» **Task**
Track down every line below that holds "Helm" and copy it.

Collected data

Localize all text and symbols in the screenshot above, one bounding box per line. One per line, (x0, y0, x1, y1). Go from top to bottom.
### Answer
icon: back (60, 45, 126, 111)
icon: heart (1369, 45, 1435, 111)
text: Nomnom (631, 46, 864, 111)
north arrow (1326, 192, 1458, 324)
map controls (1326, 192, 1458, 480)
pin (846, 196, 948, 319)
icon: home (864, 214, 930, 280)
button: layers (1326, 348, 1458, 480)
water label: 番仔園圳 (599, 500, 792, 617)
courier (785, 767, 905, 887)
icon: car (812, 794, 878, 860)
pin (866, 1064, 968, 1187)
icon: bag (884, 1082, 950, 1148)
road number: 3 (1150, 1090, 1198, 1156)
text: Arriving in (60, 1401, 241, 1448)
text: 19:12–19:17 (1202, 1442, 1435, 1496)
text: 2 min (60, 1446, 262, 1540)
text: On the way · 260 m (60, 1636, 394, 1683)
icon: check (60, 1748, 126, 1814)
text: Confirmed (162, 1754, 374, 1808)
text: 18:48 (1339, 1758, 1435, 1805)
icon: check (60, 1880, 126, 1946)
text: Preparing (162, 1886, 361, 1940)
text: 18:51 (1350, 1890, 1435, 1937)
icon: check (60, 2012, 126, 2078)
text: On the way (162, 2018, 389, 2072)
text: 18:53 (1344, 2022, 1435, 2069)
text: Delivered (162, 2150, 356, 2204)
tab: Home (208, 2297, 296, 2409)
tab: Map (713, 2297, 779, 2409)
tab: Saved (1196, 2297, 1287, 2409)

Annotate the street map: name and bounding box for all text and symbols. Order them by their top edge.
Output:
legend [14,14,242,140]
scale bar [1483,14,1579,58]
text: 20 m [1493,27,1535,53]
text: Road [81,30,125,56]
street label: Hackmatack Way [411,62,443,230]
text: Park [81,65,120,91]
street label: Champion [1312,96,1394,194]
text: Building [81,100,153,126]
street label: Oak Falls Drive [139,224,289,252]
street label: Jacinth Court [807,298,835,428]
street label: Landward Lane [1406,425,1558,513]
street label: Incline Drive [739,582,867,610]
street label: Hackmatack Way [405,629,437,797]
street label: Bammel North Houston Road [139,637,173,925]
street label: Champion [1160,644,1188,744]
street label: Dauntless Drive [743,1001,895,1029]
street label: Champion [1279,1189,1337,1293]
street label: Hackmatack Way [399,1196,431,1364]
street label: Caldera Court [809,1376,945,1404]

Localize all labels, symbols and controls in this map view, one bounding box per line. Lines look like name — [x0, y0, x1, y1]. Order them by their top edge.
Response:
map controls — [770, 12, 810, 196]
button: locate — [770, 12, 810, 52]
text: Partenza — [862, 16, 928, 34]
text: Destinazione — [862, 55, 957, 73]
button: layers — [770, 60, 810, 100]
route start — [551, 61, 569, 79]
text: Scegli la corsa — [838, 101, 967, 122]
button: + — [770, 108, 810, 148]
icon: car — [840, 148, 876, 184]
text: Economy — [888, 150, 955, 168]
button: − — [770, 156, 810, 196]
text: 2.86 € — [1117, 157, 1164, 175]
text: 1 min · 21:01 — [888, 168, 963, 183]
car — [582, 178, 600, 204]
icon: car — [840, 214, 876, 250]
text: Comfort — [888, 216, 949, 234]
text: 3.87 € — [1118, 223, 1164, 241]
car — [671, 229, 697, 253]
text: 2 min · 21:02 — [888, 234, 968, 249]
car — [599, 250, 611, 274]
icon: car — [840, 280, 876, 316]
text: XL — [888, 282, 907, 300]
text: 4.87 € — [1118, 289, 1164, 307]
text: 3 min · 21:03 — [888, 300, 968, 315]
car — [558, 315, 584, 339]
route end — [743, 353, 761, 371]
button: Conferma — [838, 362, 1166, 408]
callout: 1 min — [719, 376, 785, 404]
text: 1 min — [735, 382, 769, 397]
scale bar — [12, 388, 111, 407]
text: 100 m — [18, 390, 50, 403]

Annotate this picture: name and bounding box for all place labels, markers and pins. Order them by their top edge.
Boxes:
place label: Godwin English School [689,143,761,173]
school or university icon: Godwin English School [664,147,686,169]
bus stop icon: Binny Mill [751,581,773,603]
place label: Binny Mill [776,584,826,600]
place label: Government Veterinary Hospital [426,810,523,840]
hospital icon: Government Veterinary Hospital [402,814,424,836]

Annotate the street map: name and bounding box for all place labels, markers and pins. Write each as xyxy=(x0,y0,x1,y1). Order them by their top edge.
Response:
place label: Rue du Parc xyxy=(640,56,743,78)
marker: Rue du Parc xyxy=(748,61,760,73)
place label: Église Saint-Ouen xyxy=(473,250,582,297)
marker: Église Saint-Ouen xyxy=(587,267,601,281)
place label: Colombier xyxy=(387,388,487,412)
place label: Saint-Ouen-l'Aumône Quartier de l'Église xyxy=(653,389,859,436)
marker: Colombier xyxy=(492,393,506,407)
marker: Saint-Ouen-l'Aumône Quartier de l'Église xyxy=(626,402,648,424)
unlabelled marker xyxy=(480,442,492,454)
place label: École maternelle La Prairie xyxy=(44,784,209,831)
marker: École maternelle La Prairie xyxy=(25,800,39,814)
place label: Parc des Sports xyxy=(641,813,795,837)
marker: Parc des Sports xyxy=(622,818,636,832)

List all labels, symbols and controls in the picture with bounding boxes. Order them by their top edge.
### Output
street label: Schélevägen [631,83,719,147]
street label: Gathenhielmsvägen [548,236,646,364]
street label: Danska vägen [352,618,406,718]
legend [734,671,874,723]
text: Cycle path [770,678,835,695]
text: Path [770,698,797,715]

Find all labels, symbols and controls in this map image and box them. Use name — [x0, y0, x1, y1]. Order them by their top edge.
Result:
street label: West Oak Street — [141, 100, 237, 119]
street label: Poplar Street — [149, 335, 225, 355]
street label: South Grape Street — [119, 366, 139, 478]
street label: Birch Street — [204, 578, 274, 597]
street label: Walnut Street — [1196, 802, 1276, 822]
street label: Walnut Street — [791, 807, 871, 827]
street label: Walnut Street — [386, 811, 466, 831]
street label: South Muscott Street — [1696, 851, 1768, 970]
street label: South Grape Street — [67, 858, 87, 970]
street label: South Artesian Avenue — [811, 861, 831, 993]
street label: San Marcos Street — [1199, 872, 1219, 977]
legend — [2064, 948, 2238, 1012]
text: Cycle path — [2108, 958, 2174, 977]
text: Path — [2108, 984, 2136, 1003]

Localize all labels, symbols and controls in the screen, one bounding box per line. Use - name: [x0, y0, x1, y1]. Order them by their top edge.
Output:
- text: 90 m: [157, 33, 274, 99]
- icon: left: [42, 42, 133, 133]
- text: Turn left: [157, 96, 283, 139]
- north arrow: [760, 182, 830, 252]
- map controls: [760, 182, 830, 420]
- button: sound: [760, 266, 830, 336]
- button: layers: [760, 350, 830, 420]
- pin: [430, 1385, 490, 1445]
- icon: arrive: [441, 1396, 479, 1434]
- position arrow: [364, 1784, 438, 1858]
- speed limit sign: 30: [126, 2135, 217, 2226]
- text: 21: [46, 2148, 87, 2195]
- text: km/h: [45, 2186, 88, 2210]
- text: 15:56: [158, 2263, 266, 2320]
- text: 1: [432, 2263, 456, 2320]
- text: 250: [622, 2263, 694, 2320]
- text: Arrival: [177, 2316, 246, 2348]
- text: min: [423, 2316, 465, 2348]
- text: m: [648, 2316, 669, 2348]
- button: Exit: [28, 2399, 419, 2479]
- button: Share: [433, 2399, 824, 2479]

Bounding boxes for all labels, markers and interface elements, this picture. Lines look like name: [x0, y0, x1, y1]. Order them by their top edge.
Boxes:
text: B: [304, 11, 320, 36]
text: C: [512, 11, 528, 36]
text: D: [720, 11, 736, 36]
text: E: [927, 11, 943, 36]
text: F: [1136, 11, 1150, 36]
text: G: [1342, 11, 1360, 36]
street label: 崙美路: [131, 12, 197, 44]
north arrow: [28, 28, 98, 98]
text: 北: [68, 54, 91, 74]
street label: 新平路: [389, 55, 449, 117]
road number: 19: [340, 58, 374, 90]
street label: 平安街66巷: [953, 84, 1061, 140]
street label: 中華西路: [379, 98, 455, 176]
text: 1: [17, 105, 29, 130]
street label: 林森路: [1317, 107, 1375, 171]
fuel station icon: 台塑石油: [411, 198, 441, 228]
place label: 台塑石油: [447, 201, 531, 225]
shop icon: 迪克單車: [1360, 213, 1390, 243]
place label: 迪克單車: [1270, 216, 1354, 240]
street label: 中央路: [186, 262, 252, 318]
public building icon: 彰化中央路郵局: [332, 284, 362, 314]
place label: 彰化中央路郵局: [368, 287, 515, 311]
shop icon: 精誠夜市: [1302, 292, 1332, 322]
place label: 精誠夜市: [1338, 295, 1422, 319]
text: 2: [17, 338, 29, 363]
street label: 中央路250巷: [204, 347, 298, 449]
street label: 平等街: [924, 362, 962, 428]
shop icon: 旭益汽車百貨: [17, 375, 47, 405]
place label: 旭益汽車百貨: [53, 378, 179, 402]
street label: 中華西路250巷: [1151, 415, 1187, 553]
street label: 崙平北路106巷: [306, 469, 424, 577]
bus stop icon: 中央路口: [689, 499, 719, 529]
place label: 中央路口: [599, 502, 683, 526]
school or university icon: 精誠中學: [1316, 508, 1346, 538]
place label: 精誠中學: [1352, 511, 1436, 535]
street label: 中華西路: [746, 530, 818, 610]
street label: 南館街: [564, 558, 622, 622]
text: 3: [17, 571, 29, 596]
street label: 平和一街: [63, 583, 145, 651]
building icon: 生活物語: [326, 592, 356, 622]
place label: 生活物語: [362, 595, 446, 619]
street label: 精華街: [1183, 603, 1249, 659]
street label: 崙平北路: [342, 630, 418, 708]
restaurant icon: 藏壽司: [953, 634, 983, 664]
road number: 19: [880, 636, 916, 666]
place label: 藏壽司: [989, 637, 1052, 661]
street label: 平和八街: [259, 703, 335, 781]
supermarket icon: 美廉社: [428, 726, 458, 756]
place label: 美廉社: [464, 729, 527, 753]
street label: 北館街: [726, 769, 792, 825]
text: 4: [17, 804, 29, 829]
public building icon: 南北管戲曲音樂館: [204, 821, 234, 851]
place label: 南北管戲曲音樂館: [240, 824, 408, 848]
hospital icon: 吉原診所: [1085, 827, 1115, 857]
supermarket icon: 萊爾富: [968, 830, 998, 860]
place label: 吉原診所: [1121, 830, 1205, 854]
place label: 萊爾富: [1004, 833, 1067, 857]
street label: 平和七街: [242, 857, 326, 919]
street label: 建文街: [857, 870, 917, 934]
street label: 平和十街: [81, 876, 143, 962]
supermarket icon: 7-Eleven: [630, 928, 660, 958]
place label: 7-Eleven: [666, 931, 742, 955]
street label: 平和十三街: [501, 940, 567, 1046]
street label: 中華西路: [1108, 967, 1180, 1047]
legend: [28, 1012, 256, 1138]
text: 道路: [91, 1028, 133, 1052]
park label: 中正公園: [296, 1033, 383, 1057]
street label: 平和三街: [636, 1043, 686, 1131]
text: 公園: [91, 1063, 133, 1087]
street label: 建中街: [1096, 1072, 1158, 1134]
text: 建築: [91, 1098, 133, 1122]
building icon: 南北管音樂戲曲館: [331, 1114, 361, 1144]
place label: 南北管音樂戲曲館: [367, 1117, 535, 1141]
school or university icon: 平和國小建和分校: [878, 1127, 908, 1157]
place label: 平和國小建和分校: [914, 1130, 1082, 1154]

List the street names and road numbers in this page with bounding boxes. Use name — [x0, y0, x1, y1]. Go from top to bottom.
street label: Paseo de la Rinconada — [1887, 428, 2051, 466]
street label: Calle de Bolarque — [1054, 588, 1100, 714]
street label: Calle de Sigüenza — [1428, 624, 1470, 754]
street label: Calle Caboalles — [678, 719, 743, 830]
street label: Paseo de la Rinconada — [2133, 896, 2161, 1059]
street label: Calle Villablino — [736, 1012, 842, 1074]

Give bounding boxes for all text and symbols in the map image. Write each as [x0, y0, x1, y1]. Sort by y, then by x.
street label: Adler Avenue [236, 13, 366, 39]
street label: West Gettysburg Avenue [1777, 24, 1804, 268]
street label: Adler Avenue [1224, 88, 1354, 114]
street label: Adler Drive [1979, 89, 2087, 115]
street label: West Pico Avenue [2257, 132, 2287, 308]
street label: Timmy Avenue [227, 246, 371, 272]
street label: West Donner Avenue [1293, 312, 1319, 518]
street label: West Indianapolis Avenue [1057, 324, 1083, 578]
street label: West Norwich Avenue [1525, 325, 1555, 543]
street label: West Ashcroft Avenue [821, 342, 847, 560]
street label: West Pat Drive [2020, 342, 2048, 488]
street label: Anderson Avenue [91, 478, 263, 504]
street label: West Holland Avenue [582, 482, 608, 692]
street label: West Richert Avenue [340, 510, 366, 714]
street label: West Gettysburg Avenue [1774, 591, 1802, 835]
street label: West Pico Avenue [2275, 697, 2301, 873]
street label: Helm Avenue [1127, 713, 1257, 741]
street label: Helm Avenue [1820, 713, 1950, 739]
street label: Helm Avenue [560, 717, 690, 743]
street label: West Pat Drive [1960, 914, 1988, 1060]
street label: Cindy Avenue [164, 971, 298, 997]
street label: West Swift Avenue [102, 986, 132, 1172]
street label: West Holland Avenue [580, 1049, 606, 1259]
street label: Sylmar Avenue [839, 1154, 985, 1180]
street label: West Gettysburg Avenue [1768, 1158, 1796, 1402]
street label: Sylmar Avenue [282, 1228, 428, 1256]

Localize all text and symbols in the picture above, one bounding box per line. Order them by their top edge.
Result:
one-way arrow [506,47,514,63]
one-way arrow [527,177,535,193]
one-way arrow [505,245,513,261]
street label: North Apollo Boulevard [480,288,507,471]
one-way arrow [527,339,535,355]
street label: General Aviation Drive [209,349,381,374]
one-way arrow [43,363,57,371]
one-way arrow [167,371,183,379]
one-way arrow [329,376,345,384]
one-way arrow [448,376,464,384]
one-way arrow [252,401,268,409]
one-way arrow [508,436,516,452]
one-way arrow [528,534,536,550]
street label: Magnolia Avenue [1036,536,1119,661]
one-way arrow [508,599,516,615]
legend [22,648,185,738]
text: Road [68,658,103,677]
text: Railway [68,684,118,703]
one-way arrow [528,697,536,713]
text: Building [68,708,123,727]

» **Solution to this exercise**
street label: Helm Avenue [1127, 713, 1257, 741]
street label: Helm Avenue [1820, 713, 1950, 739]
street label: Helm Avenue [560, 717, 690, 743]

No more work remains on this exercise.